→ **Document extract**

◇ ◇ ◇ ◇ ◇

6. Whose house is it anyway?
You can do all the research in the world, but without money, you won't reach the bottom rung on the ladder. If you can't get a big enough deposit you could go into partnership with a mate. But make sure the transaction is based on a legally binding agreement, not a drunken handshake down your local.
Alternatively, you may have parents willing to help. Even then, both parties should get independent legal advice and a written agreement.
Helen O'Sullivan says the safest option is for parents to borrow a set amount against their home and loan it to their child under a legally-approved agreement.
Having a set amount means parents are not guarantors, so the deal does not put their home at risk and there is an agreed repayment plan.
One woman settled on a $235,000 inner-city Auckland studio last month thanks to some financial support from her brother. Without it, she wouldn't have been able to get on to the first rung of the property ladder.
"The banks won't lend much money on a small apartment. You need 50 per cent deposit - it was out of the realm of possible," she says.
Faced with increasingly high rents, she asked her brother for help. He offered to use his house as equity for the mortgage and the pair have signed a written agreement for her to repay the the loan over 15 years.
KiwiSaver expert Mary Holm says the scheme is "definitely" the best way to save for a first home, even though it was set up primarily as a platform to save for retirement.

◇ ◇ ◇ ◇ ◇

→ **Exercise requirements**
Return the full text about funding a first home, word for word and unchanged.

◇ ◇ ◇ ◇ ◇

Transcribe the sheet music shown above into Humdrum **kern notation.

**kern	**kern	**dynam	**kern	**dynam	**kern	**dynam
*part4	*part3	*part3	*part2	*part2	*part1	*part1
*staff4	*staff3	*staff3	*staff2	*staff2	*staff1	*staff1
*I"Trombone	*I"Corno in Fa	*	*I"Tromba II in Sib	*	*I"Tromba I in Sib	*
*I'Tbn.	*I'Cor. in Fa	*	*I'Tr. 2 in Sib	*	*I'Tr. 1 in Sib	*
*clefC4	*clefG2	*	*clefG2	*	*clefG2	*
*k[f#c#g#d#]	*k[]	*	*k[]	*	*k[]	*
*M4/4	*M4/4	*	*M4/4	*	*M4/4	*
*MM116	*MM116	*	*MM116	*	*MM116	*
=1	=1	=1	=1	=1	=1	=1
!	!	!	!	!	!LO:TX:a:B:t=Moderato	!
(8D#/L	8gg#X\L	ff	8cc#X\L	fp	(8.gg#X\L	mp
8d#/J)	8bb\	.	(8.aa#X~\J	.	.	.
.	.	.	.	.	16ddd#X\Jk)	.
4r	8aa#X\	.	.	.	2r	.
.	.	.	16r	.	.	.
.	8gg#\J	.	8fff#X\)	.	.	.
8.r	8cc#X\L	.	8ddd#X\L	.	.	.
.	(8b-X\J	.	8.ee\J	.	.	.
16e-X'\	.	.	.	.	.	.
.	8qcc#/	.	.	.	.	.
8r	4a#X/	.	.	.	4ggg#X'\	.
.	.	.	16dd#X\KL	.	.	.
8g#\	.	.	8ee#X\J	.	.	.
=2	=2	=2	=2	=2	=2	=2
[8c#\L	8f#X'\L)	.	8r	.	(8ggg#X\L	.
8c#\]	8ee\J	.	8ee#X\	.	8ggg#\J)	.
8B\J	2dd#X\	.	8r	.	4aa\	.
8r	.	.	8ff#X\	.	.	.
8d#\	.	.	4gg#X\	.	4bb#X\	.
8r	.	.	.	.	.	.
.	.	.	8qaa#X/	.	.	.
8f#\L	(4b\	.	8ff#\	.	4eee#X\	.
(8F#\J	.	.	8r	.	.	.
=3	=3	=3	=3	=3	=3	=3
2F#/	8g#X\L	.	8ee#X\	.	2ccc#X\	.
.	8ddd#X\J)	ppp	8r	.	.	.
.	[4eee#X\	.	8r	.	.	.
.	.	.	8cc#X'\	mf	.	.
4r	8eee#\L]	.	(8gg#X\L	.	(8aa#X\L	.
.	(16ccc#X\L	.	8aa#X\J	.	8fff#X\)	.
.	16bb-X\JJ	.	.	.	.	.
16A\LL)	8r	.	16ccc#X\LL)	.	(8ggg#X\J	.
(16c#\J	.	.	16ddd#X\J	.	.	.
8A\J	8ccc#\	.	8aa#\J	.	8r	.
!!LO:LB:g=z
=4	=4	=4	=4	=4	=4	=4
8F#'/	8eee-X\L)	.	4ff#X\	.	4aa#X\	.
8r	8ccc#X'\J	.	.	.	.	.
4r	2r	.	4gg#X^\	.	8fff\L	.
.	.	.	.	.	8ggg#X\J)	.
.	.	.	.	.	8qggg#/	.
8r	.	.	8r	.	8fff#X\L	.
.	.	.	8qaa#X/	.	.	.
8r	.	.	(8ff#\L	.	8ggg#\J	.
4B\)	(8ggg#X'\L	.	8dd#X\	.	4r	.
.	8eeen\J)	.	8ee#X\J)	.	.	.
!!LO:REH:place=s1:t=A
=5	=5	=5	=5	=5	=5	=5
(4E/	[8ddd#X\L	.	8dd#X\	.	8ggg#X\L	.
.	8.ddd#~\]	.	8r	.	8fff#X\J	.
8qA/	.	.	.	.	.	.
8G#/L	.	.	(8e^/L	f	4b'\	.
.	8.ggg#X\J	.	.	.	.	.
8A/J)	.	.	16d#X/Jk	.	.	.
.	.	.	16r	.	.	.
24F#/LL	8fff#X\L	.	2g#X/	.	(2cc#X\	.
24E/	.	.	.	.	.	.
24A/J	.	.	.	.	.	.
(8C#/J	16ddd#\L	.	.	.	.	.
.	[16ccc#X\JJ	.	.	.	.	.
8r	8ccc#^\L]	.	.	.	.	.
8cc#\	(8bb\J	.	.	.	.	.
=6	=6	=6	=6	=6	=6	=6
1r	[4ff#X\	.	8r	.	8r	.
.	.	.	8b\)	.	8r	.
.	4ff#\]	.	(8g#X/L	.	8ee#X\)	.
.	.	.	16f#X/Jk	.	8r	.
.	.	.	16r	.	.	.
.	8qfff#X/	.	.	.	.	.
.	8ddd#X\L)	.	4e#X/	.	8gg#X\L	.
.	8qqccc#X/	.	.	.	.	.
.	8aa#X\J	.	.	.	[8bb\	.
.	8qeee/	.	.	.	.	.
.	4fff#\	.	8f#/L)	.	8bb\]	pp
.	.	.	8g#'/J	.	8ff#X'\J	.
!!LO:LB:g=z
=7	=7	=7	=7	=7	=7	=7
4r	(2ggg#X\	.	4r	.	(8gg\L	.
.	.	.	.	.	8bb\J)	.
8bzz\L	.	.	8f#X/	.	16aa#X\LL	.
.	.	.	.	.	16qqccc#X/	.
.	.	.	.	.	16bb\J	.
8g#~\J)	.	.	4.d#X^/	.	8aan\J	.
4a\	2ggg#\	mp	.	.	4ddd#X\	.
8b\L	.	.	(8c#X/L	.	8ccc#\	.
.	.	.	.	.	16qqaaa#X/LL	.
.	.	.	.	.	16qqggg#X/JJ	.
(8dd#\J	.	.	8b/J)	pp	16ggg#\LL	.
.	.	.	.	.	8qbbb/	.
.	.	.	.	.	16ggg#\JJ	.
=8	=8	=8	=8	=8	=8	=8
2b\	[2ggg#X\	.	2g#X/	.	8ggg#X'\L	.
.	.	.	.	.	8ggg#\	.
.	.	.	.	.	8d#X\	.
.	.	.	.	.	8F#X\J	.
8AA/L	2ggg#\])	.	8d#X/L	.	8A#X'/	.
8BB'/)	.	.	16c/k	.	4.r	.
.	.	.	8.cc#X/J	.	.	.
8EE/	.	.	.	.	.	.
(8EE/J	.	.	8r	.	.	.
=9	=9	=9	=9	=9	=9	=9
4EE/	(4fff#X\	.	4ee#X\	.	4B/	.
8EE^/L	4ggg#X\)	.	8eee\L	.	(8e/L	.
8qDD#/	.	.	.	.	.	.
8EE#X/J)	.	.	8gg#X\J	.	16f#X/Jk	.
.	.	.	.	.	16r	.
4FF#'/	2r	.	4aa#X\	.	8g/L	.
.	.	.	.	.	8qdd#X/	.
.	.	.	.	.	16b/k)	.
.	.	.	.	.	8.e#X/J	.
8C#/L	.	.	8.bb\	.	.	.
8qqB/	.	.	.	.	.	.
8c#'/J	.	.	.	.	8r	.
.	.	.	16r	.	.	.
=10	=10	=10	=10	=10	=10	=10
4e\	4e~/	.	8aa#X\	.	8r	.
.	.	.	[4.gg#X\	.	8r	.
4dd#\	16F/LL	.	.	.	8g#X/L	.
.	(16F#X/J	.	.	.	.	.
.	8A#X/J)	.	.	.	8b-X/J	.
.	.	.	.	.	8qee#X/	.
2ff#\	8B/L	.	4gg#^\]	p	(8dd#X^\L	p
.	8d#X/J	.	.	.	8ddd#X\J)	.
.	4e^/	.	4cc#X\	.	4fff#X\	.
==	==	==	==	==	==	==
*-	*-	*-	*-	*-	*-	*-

◇ ◇ ◇ ◇ ◇

→ **Written answer**
6. Whose house is it anyway?
You can do all the research in the world, but without money, you won't reach the bottom rung on the ladder. If you can't get a big enough deposit you could go into partnership with a mate. But make sure the transaction is based on a legally binding agreement, not a drunken handshake down your local.
Alternatively, you may have parents willing to help. Even then, both parties should get independent legal advice and a written agreement.
Helen O'Sullivan says the safest option is for parents to borrow a set amount against their home and loan it to their child under a legally-approved agreement.
Having a set amount means parents are not guarantors, so the deal does not put their home at risk and there is an agreed repayment plan.
One woman settled on a $235,000 inner-city Auckland studio last month thanks to some financial support from her brother. Without it, she wouldn't have been able to get on to the first rung of the property ladder.
"The banks won't lend much money on a small apartment. You need 50 per cent deposit - it was out of the realm of possible," she says.
Faced with increasingly high rents, she asked her brother for help. He offered to use his house as equity for the mortgage and the pair have signed a written agreement for her to repay the the loan over 15 years.
KiwiSaver expert Mary Holm says the scheme is "definitely" the best way to save for a first home, even though it was set up primarily as a platform to save for retirement.